Sintió un cosquilleo en la piel cuando el comandante sharaní se dirigió hacia un Myrddraal que había al otro lado del campo. Detestaba encontrarse tan al descubierto. Su intención había sido permanecer en las sombras, dejando que otros dirigieran batallas. Sin embargo, que no se dijera que cuando la situación lo requería, ella estaba demasiado asustada para ir y…

Un acceso se abrió de repente detrás de ella y varios sharaníes gritaron. Moghedien giró sobre sí misma con rapidez, y los ojos se le desorbitaron al mirar hacia lo que parecía una caverna oscura. Con dragones apuntando hacia afuera.

—¡Fuego! —gritó una voz.

—¡Cierra el acceso! —gritó Talmanes, y el portal desapareció.

—¡Ésta era una de las ideas de lord Mat, ¿verdad?! —gritó Daerid, situado al lado de Talmanes, mientras los dragones se recargaban.

Los dos tenían los oídos tapados con cera.

—¡¿Tú qué crees?! —gritó Talmanes a su vez.

Si los dragones eran vulnerables cuando disparaban, ¿qué se hacía? Pues se disparaba desde una ubicación oculta.

Talmanes sonrió cuando Neald abrió el siguiente acceso delante de los diez dragones. El hecho de que muchas de las cureñas de los dragones estuvieran demasiado rotas para rodar bien no tenía la menor importancia cuando se podía abrir un acceso delante de las armas, apuntadas hacia dondequiera que uno quisiera.

Ese acceso se abrió donde pelotones de trollocs luchaban ferozmente contra Capas Blancas. Algunos Engendros de la Sombra se volvieron y miraron aterrados a los dragones.

—¡Fuego! —gritó Talmanes, bajando a un tiempo la mano para dar una señal visual, en caso de que los hombres no pudieran oírlo.

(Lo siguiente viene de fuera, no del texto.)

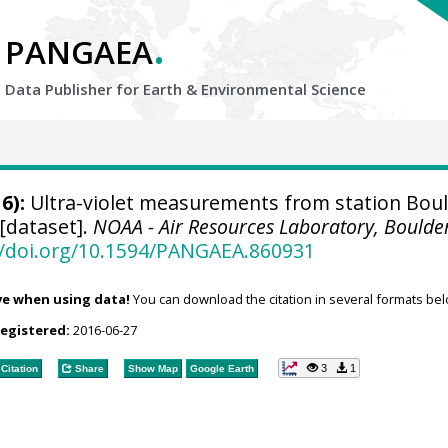
.
PANGAEA
Data Publisher for Earth &
Environmental Science
6):
Ultra-violet measurements from station Boul
[dataset].
NOAA - Air Resources Laboratory, Boulde
//doi.org/10.1594/PANGAEA.860931
ve when using data!
You can download the citation in several formats bel
registered:
2016-06-27
3
1
Citation
Share
Show Map
Google Earth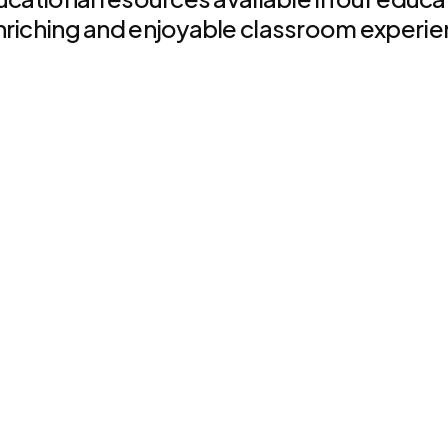
nriching and enjoyable classroom experie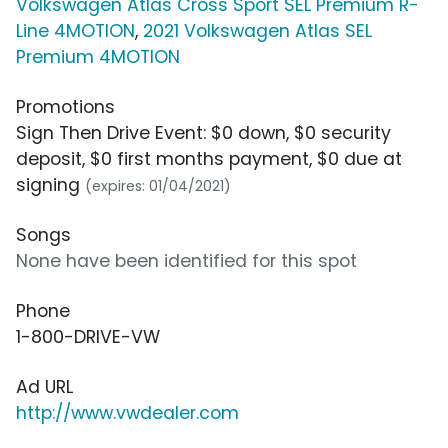
Volkswagen Atlas Cross Sport SEL Premium R-
Line 4MOTION
,
2021 Volkswagen Atlas SEL
Premium 4MOTION
Promotions
Sign Then Drive Event: $0 down, $0 security
deposit, $0 first months payment, $0 due at
signing
(expires: 01/04/2021)
Songs
None have been identified for this spot
Phone
1-800-DRIVE-VW
Ad URL
http://www.vwdealer.com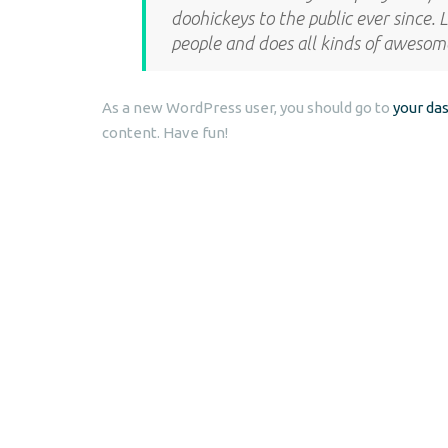
doohickeys to the public ever since.
people and does all kinds of aweso
As a new WordPress user, you should go to
your da
content. Have fun!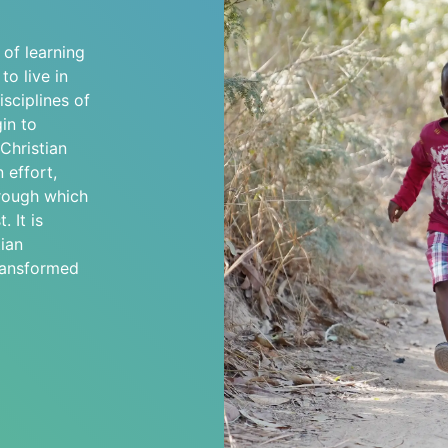
s of learning
o live in
sciplines of
in to
 Christian
 effort,
hrough which
. It is
ian
transformed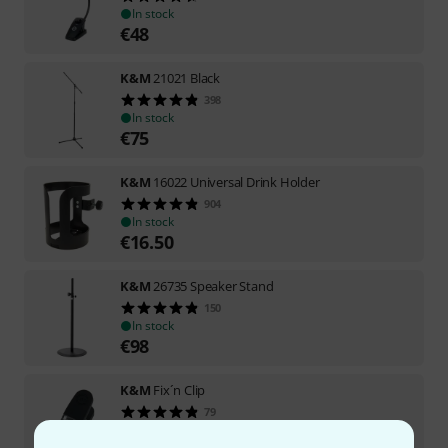
In stock
€
48
K&M
21021 Black
398
In stock
€
75
K&M
16022 Universal Drink Holder
904
In stock
€
16.50
K&M
26735 Speaker Stand
150
In stock
€
98
K&M
Fix´n Clip
79
In stock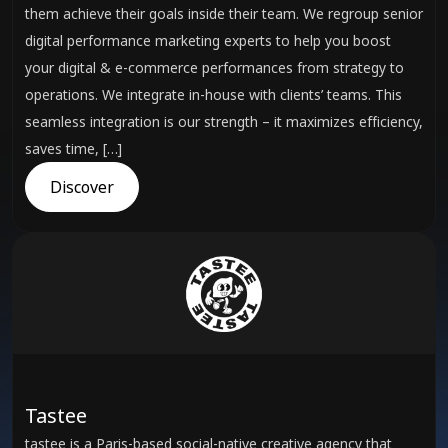
them achieve their goals inside their team. We regroup senior
digital performance marketing experts to help you boost
your digital & e-commerce performances from strategy to
operations. We integrate in-house with clients’ teams. This
seamless integration is our strength – it maximizes efficiency,
saves time, […]
Discover
Tastee
tastee is a Paris-based social-native creative agency that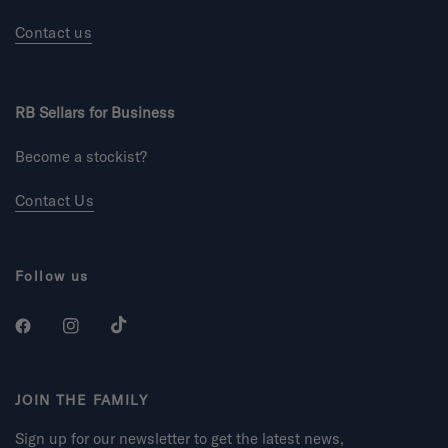
Contact us
RB Sellars for Business
Become a stockist?
Contact Us
Follow us
JOIN THE FAMILY
Sign up for our newsletter to get the latest news,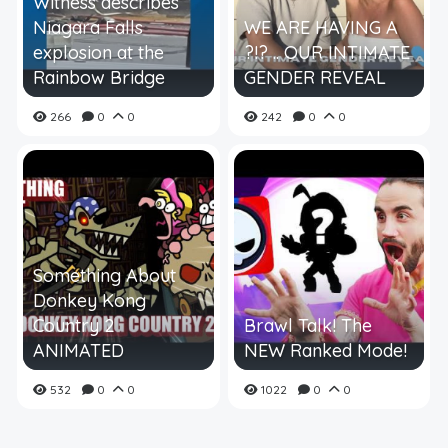
Witness describes
Niagara Falls
WE ARE HAVING A
explosion at the
?!? .. OUR INTIMATE
Rainbow Bridge
GENDER REVEAL
266
0
0
242
0
0
Something About
Donkey Kong
Country 2
Brawl Talk! The
ANIMATED
NEW Ranked Mode!
532
0
0
1022
0
0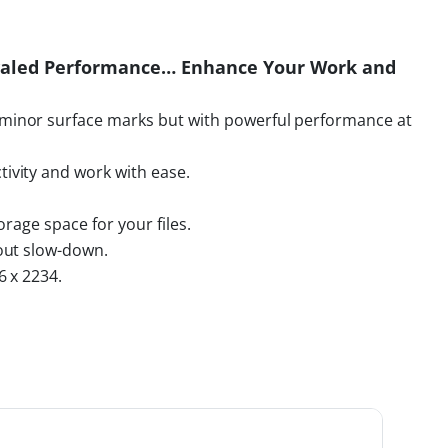
ivaled Performance… Enhance Your Work and
minor surface marks but with powerful performance at
ivity and work with ease.
rage space for your files.
out slow-down.
6 x 2234.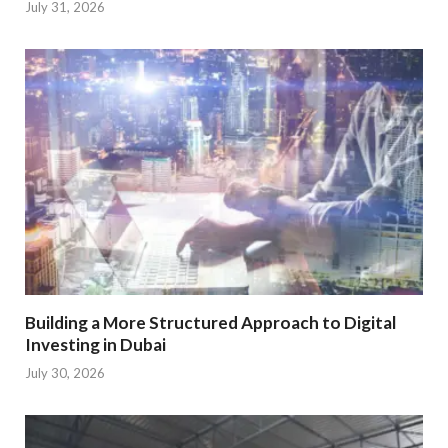
July 31, 2026
Building a More Structured Approach to Digital
Investing in Dubai
July 30, 2026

El humo llenó la caverna y las explosiones levantaron ecos contra los tapones de cera de Talmanes, mientras los dragones retrocedían y arrojaban una tormenta de muerte sobre los trollocs. La andanada lanzada a los pelotones los quitó de en medio, dejándolos destrozados y moribundos. Los cercanos Capas Blancas vitorearon y levantaron las espadas.

Neald cerró el acceso y los dragoneros recargaron las armas. El Asha’man abrió otro acceso por encima de ellos, orientado hacia abajo, para ventilar la caverna del humo de los disparos en algún lugar lejano en el aire.

—¿Sonreís? —preguntó Daerid.

—Sí —dijo Talmanes, satisfecho.

—Rayos y truenos, lord Talmanes… Esa expresión en vos resulta aterradora. —Daerid vaciló—. Probablemente deberíais hacer eso más a menudo.

Talmanes esbozó una sonrisilla cuando Neald abrió el siguiente acceso a un lugar en Alcor Dashar, donde se encontraba Aludra con un visor de lentes y con exploradores a fin de decidir cuál sería el siguiente objetivo sobre el que disparar. Gritó una posición, Neald asintió con la cabeza, y se dispuso la siguiente tanda de disparos.